The Book of Night Women
by Marlon James
The Book of Night Women is a sweeping, startling novel, a true tour de force of both voice and storytelling. It is the story of Lilith, born into slavery on a Jamaican sugar plantation at the end of the eighteenth century. Even at her birth, the slave women around her recognize a dark power that they and she will come to both revere and fear. – Goodreads
A Small Place
by Jamaica Kincaid
Lyrical, sardonic, and forthright, A Small Place magnifies our vision of one small place with Swiftian wit and precision. Jamaica Kincaid’s expansive essay candidly appraises the ten-by-twelve-mile island in the British West Indies where she grew up, and makes palpable the impact of European colonization and tourism. The book is a missive to the traveler, whether American or European, who wants to escape the banality and corruption of some large place. Kincaid, eloquent and resolute, reminds us that the Antiguan people, formerly British subjects, are unable to escape the same drawbacks of their own tiny realm—that behind the benevolent Caribbean scenery are human lives, always complex and often fraught with injustice. – Goodreads
The Farming of Bones
by Edwidge Danticat
The Farming of Bones begins in 1937 in a village on the Dominican side of the river that separates the country from Haiti. Amabelle Desir, Haitian-born and a faithful maidservant to the Dominican family that took her in when she was orphaned, and her lover Sebastien, an itinerant sugarcane cutter, decide they will marry and return to Haiti at the end of the cane season.

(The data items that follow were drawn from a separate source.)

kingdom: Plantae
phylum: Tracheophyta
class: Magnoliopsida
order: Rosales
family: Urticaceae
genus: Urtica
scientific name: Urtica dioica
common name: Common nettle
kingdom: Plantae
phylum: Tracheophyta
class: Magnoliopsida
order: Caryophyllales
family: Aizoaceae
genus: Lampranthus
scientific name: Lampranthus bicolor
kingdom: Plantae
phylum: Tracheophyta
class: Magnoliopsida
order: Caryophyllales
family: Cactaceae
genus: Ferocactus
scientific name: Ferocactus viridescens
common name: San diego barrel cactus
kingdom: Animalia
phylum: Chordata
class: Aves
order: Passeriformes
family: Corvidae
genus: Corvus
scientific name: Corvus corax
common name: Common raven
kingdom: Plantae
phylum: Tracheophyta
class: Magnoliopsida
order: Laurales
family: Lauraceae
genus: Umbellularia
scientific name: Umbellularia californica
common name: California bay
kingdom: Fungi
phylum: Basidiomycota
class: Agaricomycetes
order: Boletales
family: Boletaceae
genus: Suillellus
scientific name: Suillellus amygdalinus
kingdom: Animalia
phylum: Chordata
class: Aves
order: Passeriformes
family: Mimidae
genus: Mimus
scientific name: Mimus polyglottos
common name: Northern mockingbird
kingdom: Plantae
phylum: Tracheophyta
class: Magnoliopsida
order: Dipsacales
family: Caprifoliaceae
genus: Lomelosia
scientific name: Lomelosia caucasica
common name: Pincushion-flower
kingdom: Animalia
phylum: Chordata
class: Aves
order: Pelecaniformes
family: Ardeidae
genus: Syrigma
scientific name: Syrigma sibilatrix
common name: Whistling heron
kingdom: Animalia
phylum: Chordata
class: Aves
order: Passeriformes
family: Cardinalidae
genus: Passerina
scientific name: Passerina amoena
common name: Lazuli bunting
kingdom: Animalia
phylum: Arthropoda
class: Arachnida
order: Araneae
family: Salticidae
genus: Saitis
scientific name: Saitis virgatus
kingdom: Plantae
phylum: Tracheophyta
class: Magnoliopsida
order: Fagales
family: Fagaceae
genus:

However, hostilities toward Haitian laborers find a vitriolic spokesman in the ultra-nationalist Generalissimo Trujillo who calls for an ethnic cleansing of his Spanish-speaking country. As rumors of Haitian persecution become fact, as anxiety turns to terror, Amabelle and Sebastien’s dreams are leveled to the most basic human desire: to endure. Based on a little-known historical event, this extraordinarily moving novel memorializes the forgotten victims of nationalist madness and the deeply felt passion and grief of its survivors. – Goodreads
Here Comes The Sun
by Nicole Dennis-Benn
Capturing the distinct rhythms of Jamaican life and dialect, Nicole Dennis-Benn pens a tender hymn to a world hidden among pristine beaches and the wide expanse of turquoise seas. At an opulent resort in Montego Bay, Margot hustles to send her younger sister, Thandi, to school. Taught as a girl to trade her sexuality for survival, Margot is ruthlessly determined to shield Thandi from the same fate. When plans for a new hotel threaten their village, Margot sees not only an opportunity for her own financial independence but also perhaps a chance to admit a shocking secret: her forbidden love for another woman. As they face the impending destruction of their community, each woman fighting to balance the burdens she shoulders with the freedom she craves must confront long-hidden scars. From a much-heralded new writer, Here Comes the Sun offers a dramatic glimpse into a vibrant, passionate world most outsiders see simply as paradise.
by Marie-Elena John
Things have never been easy for Oscar, a sweet but disastrously overweight ghetto nerd, a New Jersey romantic who dreams of becoming the Dominican J.R.R. Tolkien and, most of all, of finding love. But he may never get what he wants, thanks to the fukú — the ancient curse that has haunted Oscar’s family for generations, dooming them to prison, torture, tragic accidents, and, above all, ill-starred love. Oscar, still dreaming of his first kiss, is only its most recent victim – until the fateful summer that he decides to be its last.